*kelainefe/s: melanonefe/s.
The headword is neuter nominative/accusative singular of this adjective, an Homeric epithet. It was generally taken in antiquity, as here, to be a compound from the colour-adjective
kelaino/s, 'black, murky' (see
kappa 1286,
kappa 1285,
kappa 1287,
kappa 1288) and
ne/fos ‘cloud’. See chiefly a scholion to
Homer,
Iliad 2.412, and cf. (e.g.) scholion D to
Iliad 1.397 (cf. ad loc., schol. P.Köln inv.2281);
Eustathius On the Odyssey 1.398.14ff.;
Hesychius kappa2131 =
Anecdota Oxoniensia 1.234.25;
Etymologicum Magnum 501.44. Under this theory, a hypothetical *
kelainonefh/s has lost an unaccented syllable (
Etym.Magn. 501.50ff.) through haplology or syllable-loss through dissimilation (Schwyzer,
Gr.Gr. 1. pp.262-633). But Schwyzer himself is unconvinced by this theory and prefers to derive the adjective from an element
kelai- (1. pp.447 n.3, 448 Zusatz 2).
It is used in
Homer in two senses only (see Führer below), of Zeus, often when invoked in prayer, and of blood (cf. the use of
kelaino/n,
kappa 1285). It is appropriate to the "cloud-gathering" god of thunder and lightning, and there is no doubt that
Homer associates it with storm clouds. But it is open to discussion that the correct etymology has a first element of two short syllables (cf. Dyer below 122-23), giving rise, for example, to *
kelenefh/s (‘who commands, moves, speeds the clouds’, first suggested by B. Reiske,
Comm. ad Const. Porphyrogen, Bonn 1830, 2.604, on
de Cerem. 2.302a), suitable to the lyric metres of prayer but impossible in the hexameter or elegiac metres and requiring lengthening of the second syllable. [Dyer suggests an effect from the laryngeal often posited before
ne/fos.]
Of blood (
Hesychius kappa2132), the epithet appears little more than a convenient metrical alternative to
kelaino/n; cf. Leaf in his edition on
Iliad 2.412, "the significance of the second element having been lost." Hainsworth cites it as an example of "modification" (58f.), where "the poet desires to use a certain formulaic word association" (61). The blood that wells from a cut artery may evoke the ominous blackness of storm clouds or clotted blood (cf. schol.
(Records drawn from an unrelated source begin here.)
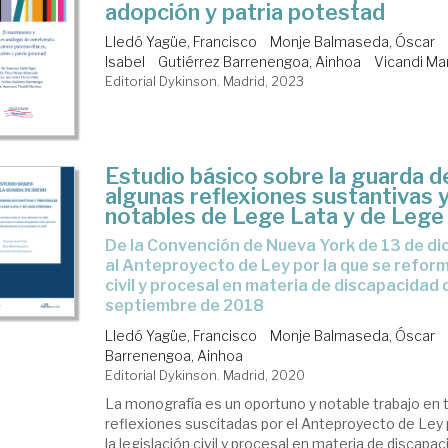
adopción y patria potestad
Lledó Yagüe, Francisco
Monje Balmaseda, Óscar
Isabel
Gutiérrez Barrenengoa, Ainhoa
Vicandi Ma
Editorial Dykinson. Madrid, 2023
Estudio básico sobre la guarda d
algunas reflexiones sustantivas 
notables de Lege Lata y de Lege
De la Convención de Nueva York de 13 de diciembre de 2006
al Anteproyecto de Ley por la que se reform
civil y procesal en materia de discapacidad 
septiembre de 2018
Lledó Yagüe, Francisco
Monje Balmaseda, Óscar
Barrenengoa, Ainhoa
Editorial Dykinson. Madrid, 2020
La monografía es un oportuno y notable trabajo en 
reflexiones suscitadas por el Anteproyecto de Ley 
la legislación civil y procesal en materia de discapac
Iliad 4.140, "black as a cloud"; cf. 5.798). Neuberger-Donath makes an eloquent case that, in the three instances in the
Iliad where cloud-black blood is washed or wiped away (5.798, 14.437, 16.667), the ominous adjective precedes the noun; in the other instance (21.167) the adjective follows the noun and proleptically reminds us of danger in the blood gushing from the wound. In
Odyssey 11 it is used twice (36, 153) of the darkening and sinister sheep's blood offered to (and drunk by) the shades. She favours retaining in translation the word association with Zeus of the black clouds. [More prosaically, Leumann and Adrados advanced the theory that
Homer had mis-divided a traditional line where the adjective properly belonged to Zeus or Apollo and taken it erroneously with "blood."]
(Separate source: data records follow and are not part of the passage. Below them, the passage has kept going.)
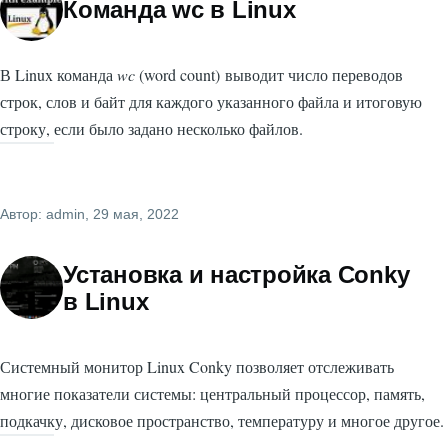
Команда wc в Linux
В Linux команда
wc
(word count) выводит число переводов
строк, слов и байт для каждого указанного файла и итоговую
строку, если было задано несколько файлов.
Автор:
admin
, 29 мая, 2022
Установка и настройка Conky
в Linux
Системный монитор Linux Conky позволяет отслеживать
многие показатели системы: центральный процессор, память,
подкачку, дисковое пространство, температуру и многое другое.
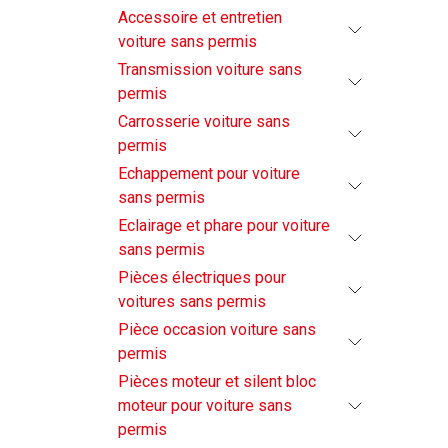
Accessoire et entretien
voiture sans permis
Transmission voiture sans
permis
Carrosserie voiture sans
permis
Echappement pour voiture
sans permis
Eclairage et phare pour voiture
sans permis
Pièces électriques pour
voitures sans permis
Pièce occasion voiture sans
permis
Pièces moteur et silent bloc
moteur pour voiture sans
permis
In this way we see something of
Homer's poetic use of ambiguous word-associations (see
alphaiota 253 and Dyer 126-27). The single word in
Homer probably derives from different sources but becomes a useful tool in the poet’s craft.
The word is used after
Homer primarily in the Hesiodic
Shield and the
Homeric Hymns, often in the formula
kelainefe/ï *Kroni/wni.
Pindar uses it twice of Zeus (
Paean fr. 52f = 6.55; 52m.9) and twice innovatively:
Pythian 4.52, of the plains of Cyrene, both fertile and loved by Zeus; fr. Hyporch. 108b.3, bizarrely, of darkness.
F. Adrados, in Emerita 19 (1951) 320
R.R. Dyer, "On describing some Homeric glosses," Glotta 42 (1964) 121-27
R. Führer, kelainefh/s, kelaino/s, in Lexikon des frühgriechischen Epos 2.1369-70
J.B. Hainsworth, The Flexibility of the Homeric Formula (Oxford, 1968) 63 n.5
M. Leumann, Homerische Wörter (Bonn, 1950) 202ff.